Panduan umum untuk orang dewasa sehat adalah tidur selama 7–9 jam per malam. Namun, kecenderungan untuk tidur lebih dari 9–10 jam secara rutin disebut sebagai oversleeping dan bisa menjadi indikator gangguan kesehatan atau kebiasaan yang perlu dievaluasi.
Risiko Kesehatan Fisik Terungkap
Penelitian meta-analisis dari jutaan orang menunjukkan hubungan signifikan antara durasi tidur panjang dan berbagai risiko kesehatan, seperti kematian dini (RR ≈ 1,39), diabetes tipe 2 (RR ≈ 1,26), penyakit kardiovaskular (RR ≈ 1,25), stroke (RR ≈ 1,46), dan obesitas (RR ≈ 1,08).
Lebih lanjut, studi lanjutan menunjukkan bahwa wanita yang tidur selama 9–11 jam memiliki risiko penyakit jantung koroner 38% lebih tinggi dibanding yang tidur sekitar 8 jam.
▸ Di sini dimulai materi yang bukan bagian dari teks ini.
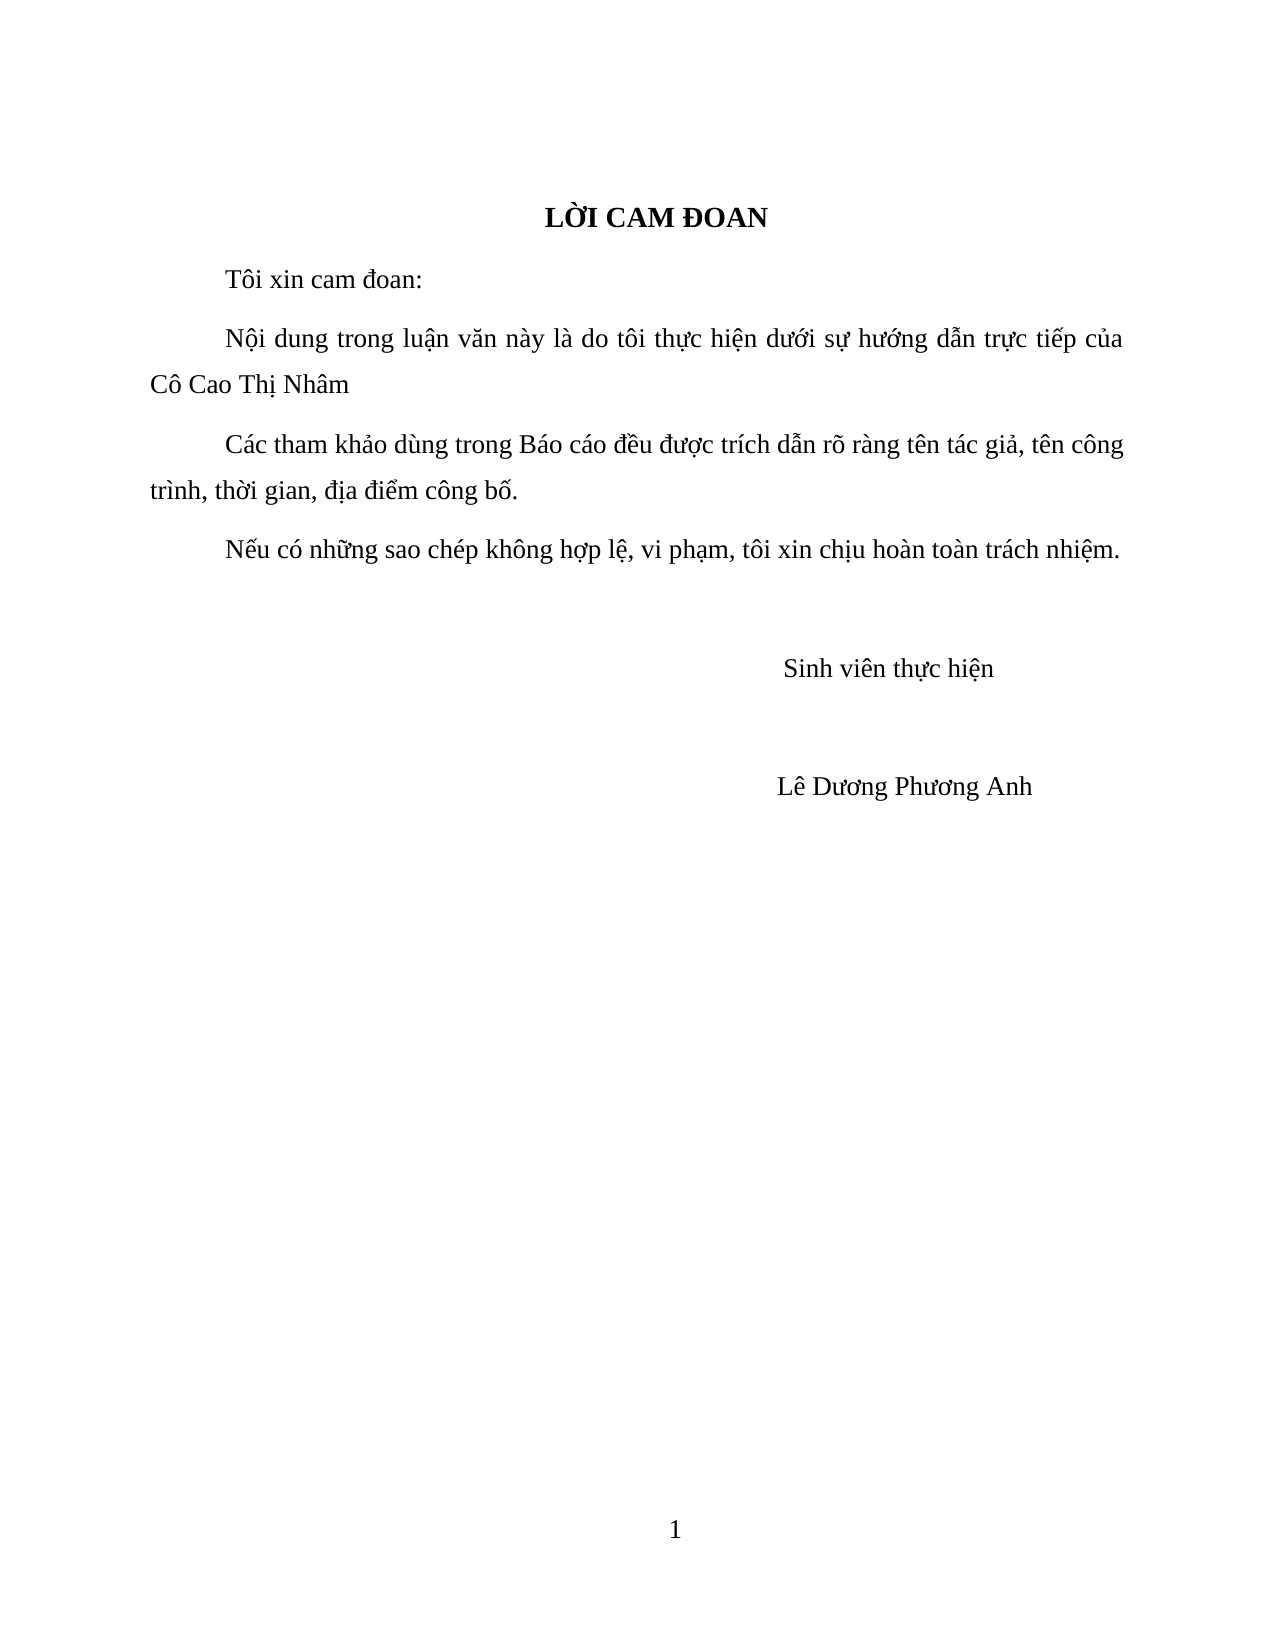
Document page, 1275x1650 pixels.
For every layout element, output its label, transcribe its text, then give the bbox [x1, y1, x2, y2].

text Tôi xin cam đoan: [150, 263, 1125, 294]
text Nội dung trong luận văn này là do tôi thực hiện dưới sự hướng dẫn trực tiếp của Cô Cao Thị Nhâm [150, 322, 1125, 400]
text Lê Dương Phương Anh [609, 770, 1125, 801]
subtitle LỜI CAM ĐOAN [187, 200, 1125, 233]
text Các tham khảo dùng trong Báo cáo đều được trích dẫn rõ ràng tên tác giả, tên công trình, thời gian, địa điểm công bố. [150, 428, 1125, 506]
text Nếu có những sao chép không hợp lệ, vi phạm, tôi xin chịu hoàn toàn trách nhiệm. [150, 534, 1125, 565]
text Sinh viên thực hiện [622, 652, 1125, 683]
Sementara itu, durasi tidur panjang juga dikaitkan dengan hipertrofi ventrikel kiri dan disfungsi diastolik, serta tingkat peradangan tubuh yang tinggi penanda risiko gagal jantung dan stroke.
Dampak Berat: Stroke
Sebuah studi longitudinal terhadap hampir 10.000 orang (usia 42–81 tahun) menunjukkan bahwa tidur lebih dari 8 jam per hari dikaitkan dengan peningkatan risiko stroke sebesar 46%.
Mental dan Kognisi Terpengaruh
Data dari studi Framingham menunjukkan bahwa individu yang tidur lebih lama dari batas rekomendasi umumnya menampilkan performa buruk pada kemampuan memori, pemecahan masalah, dan eksekutif terutama pada mereka dengan gejala depresi.
BACA JUGA:Tidur yang Terhambat, Memahami Insomnia dan Cara Mengatasinya
Oversleeping kerap juga berhubungan dengan kondisi seperti depresi, kualitas tidur yang buruk, rasa lelah, serta kecenderungan untuk menghindari aktivitas harian.
Imunitas Melemah dan Peradangan
Tidur terlalu banyak dapat mengganggu sistem imun, menurunkan fungsi sel pertahanan tubuh, serta meningkatkan tingkat inflamasi lebih rentan terhadap infeksi dan penyakit kronis.